After his legal clerkship at the Hanseatic Higher Regional Court in Hamburg, Kuhle successfully passed the second state examination in April 2017. He worked as a lawyer in Hannover.

Since June 2025 Kuhle is married with his husband.

== Political career ==
=== Early beginnings ===
Kuhle has been a member of the Young Liberals since 2002 and has been a member of the FDP since 2005. From 2014 until 2018, he served as chairman of the Young Liberals.

===Member of the German Parliament, 2017–2025===
Kuhle became a member of the Bundestag in the 2017 German federal election.

In parliament, Kuhle was a member of the Committee on Internal Affairs and the Committee on European Affairs from 2018 to 2021. He also served as his parliamentary group's spokesman for domestic policy. From 2022 to 2025, he was a member of the Parliamentary Oversight Panel (PKGr), which provides parliamentary oversight of Germany's intelligence services BND, BfV and MAD. That same year, he joined the Commission for the Reform of the Electoral Law and the Modernization of Parliamentary Work, co-chaired by Johannes Fechner and Nina Warken.

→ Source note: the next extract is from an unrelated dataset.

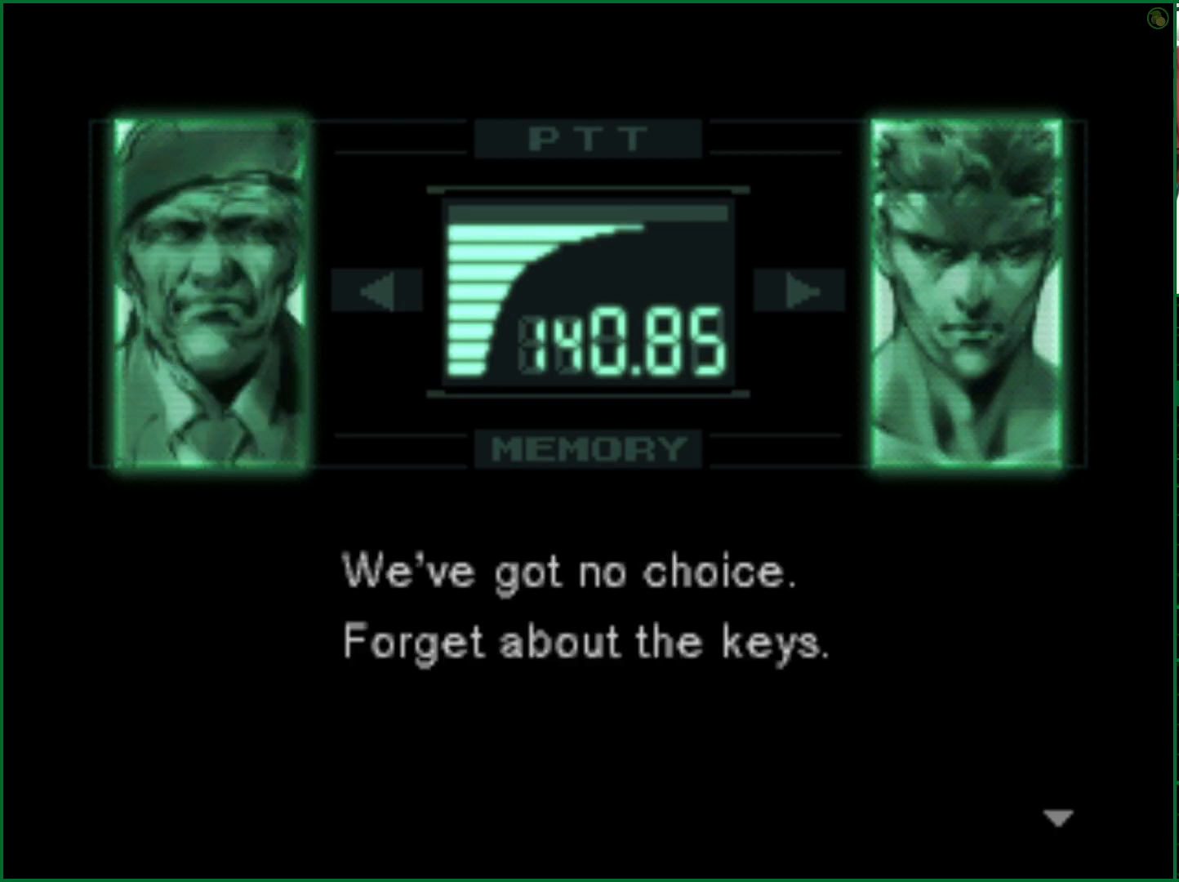
{"buttons": ["R3"], "left_stick": "center", "right_stick": "center", "events": []}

In addition to his committee assignments, Kuhle was a member of the German delegation to the Parliamentary Assembly of the Council of Europe (PACE) from 2018 to 2025. In the Assembly, he served on the Committee on Culture, Science, Education and Media; the Sub-Committee on Integration; the Sub-Committee on Education, Youth and Sport; and the Sub-Committee on Refugee and Migrant Children and Young People.

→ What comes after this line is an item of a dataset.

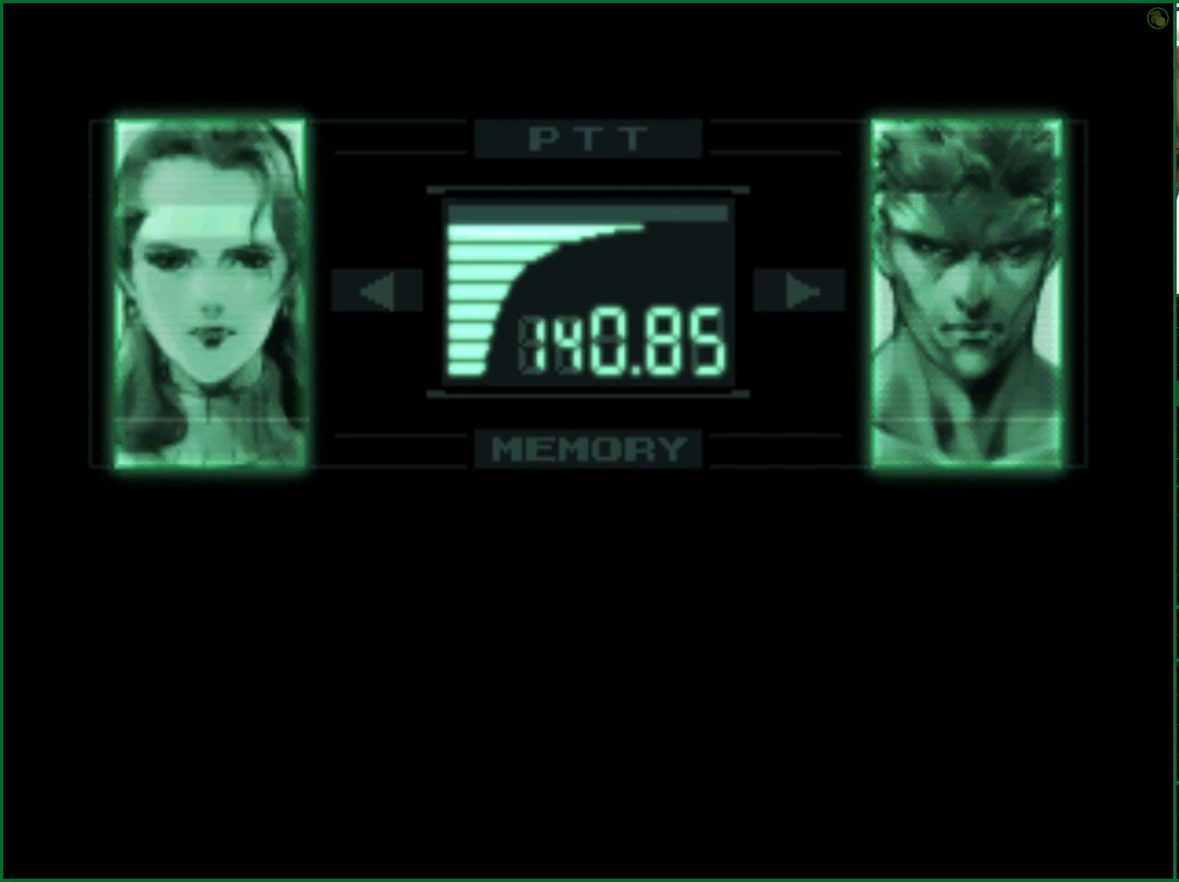
{"buttons": ["R3"], "left_stick": "center", "right_stick": "center", "events": []}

Kuhle was also part of a cross-party group in support of Schützenverein culture.

From 2021 to 2025, Kuhle served as one of six deputy chairpersons of the FDP parliamentary group under the leadership of its chairman Christian Dürr.

=== Career in state politics ===
From 2018 to 2023, Kuhle served as Secretary-General of the FDP in Lower Saxony, under the leadership of chairman Stefan Birkner. After the party's bad performance in the 2022 state elections, he succeeded Birkner.

== Other activities ==
- Islamkolleg Deutschland (IKD), Member of the Board (since 2021)

== Political positions ==
Amid the COVID-19 pandemic in Germany, Kuhle joined forces with five other parliamentarians – Gyde Jensen, Andrew Ullmann, Dieter Janecek, Kordula Schulz-Asche and Paula Piechotta – on a cross-party initiative in 2022 to support legislation that would require all those who have not had yet been vaccinated to receive counselling before later requiring all adults above 50 years to be vaccinated.